I would imagine this could be done more elegantly, maybe more like @jemmons's answer. Just wanted to possibly help out anyone else trying to do this in SpriteKit projects written in all or some Swift code.
func getBluredScreenshot() -> SKSpriteNode{
create the graphics context
UIGraphicsBeginImageContextWithOptions(CGSize(width: currentScene.view!.frame.size.width, height: currentScene.view!.frame.size.height), true, 1)
currentScene.view!.drawViewHierarchyInRect(currentScene.view!.frame, afterScreenUpdates: true)
// retrieve graphics context
let context = UIGraphicsGetCurrentContext()
// query image from it
let image = UIGraphicsGetImageFromCurrentImageContext()
// create Core Image context
let ciContext = CIContext(options: nil)
// create a CIImage, think of a CIImage as image data for processing, nothing is displayed or can be displayed at this point
let coreImage = CIImage(image: image)
// pick the filter we want
let filter = CIFilter(name: "CIGaussianBlur")
// pass our image as input
filter.setValue(coreImage, forKey: kCIInputImageKey)
//edit the amount of blur
filter.setValue(3, forKey: kCIInputRadiusKey)
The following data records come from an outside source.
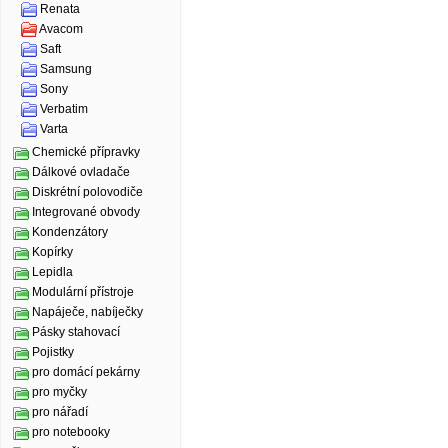
Renata
Avacom
Saft
Samsung
Sony
Verbatim
Varta
Chemické přípravky
Dálkové ovladače
Diskrétní polovodiče
Integrované obvody
Kondenzátory
Kopírky
Lepidla
Modulární přístroje
Napáječe, nabíječky
Pásky stahovací
Pojistky
pro domácí pekárny
pro myčky
pro nářadí
pro notebooky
//retrieve the processed image
let filteredImageData = filter.valueForKey(kCIOutputImageKey) as CIImage
// return a Quartz image from the Core Image context
let filteredImageRef = ciContext.createCGImage(filteredImageData, fromRect: filteredImageData.extent())
// final UIImage
let filteredImage = UIImage(CGImage: filteredImageRef)
// create a texture, pass the UIImage
let texture = SKTexture(image: filteredImage!)
// wrap it inside a sprite node
let sprite = SKSpriteNode(texture:texture)
// make image the position in the center
sprite.position = CGPointMake(CGRectGetMidX(currentScene.frame), CGRectGetMidY(currentScene.frame))
var scale:CGFloat = UIScreen.mainScreen().scale
sprite.size.width *= scale
sprite.size.height *= scale
return sprite
}
func loadPauseBGScreen(){
let duration = 1.0
let pauseBG:SKSpriteNode = self.getBluredScreenshot()
//pauseBG.position = CGPointMake(CGRectGetMidX(self.frame), CGRectGetMidY(self.frame))
pauseBG.alpha = 0
pauseBG.zPosition = self.zPosition + 1
pauseBG.runAction(SKAction.fadeAlphaTo(1, duration: duration))
self.addChild(pauseBG)
}
This is my solution for the pause screen. It will take a screenshot, blur it and after that show it with animation. I think you should do it if you don't wanna waste to much fps.
-(void)pause {
SKSpriteNode *pauseBG = [SKSpriteNode spriteNodeWithTexture:[SKTexture textureWithImage:[self getBluredScreenshot]]];
pauseBG.position = CGPointMake(CGRectGetMidX(self.frame), CGRectGetMidY(self.frame));
pauseBG.alpha = 0;
pauseBG.zPosition = 2;
[pauseBG runAction:[SKAction fadeAlphaTo:1 duration:duration / 2]];
[self addChild:pauseBG];
}
And this is the helper method:
- (UIImage *)getBluredScreenshot {
UIGraphicsBeginImageContextWithOptions(self.view.bounds.size, NO, 1);
[self.view drawViewHierarchyInRect:self.view.frame afterScreenUpdates:YES];
UIImage *ss = UIGraphicsGetImageFromCurrentImageContext();
UIGraphicsEndImageContext();
CIFilter *gaussianBlurFilter = [CIFilter filterWithName:@"CIGaussianBlur"];
[gaussianBlurFilter setDefaults];
[gaussianBlurFilter setValue:[CIImage imageWithCGImage:[ss CGImage]] forKey:kCIInputImageKey];
[gaussianBlurFilter setValue:@10 forKey:kCIInputRadiusKey];
CIImage *outputImage = [gaussianBlurFilter outputImage];
CIContext *context = [CIContext contextWithOptions:nil];
CGRect rect = [outputImage extent];
rect.origin.x += (rect.size.width - ss.size.width ) / 2;
rect.origin.y += (rect.size.height - ss.size.height) / 2;
rect.size = ss.size;
CGImageRef cgimg = [context createCGImage:outputImage fromRect:rect];
UIImage *image = [UIImage imageWithCGImage:cgimg];
CGImageRelease(cgimg);
return image;
}
Swift 4:
add this to your gameScene if you want to blur everything in the scene:
let blur = CIFilter(name:"CIGaussianBlur",withInputParameters: ["inputRadius": 10.0])
self.filter = blur
self.shouldRasterize = true
self.shouldEnableEffects = false
change self.shouldEnableEffects = true when you want to use it.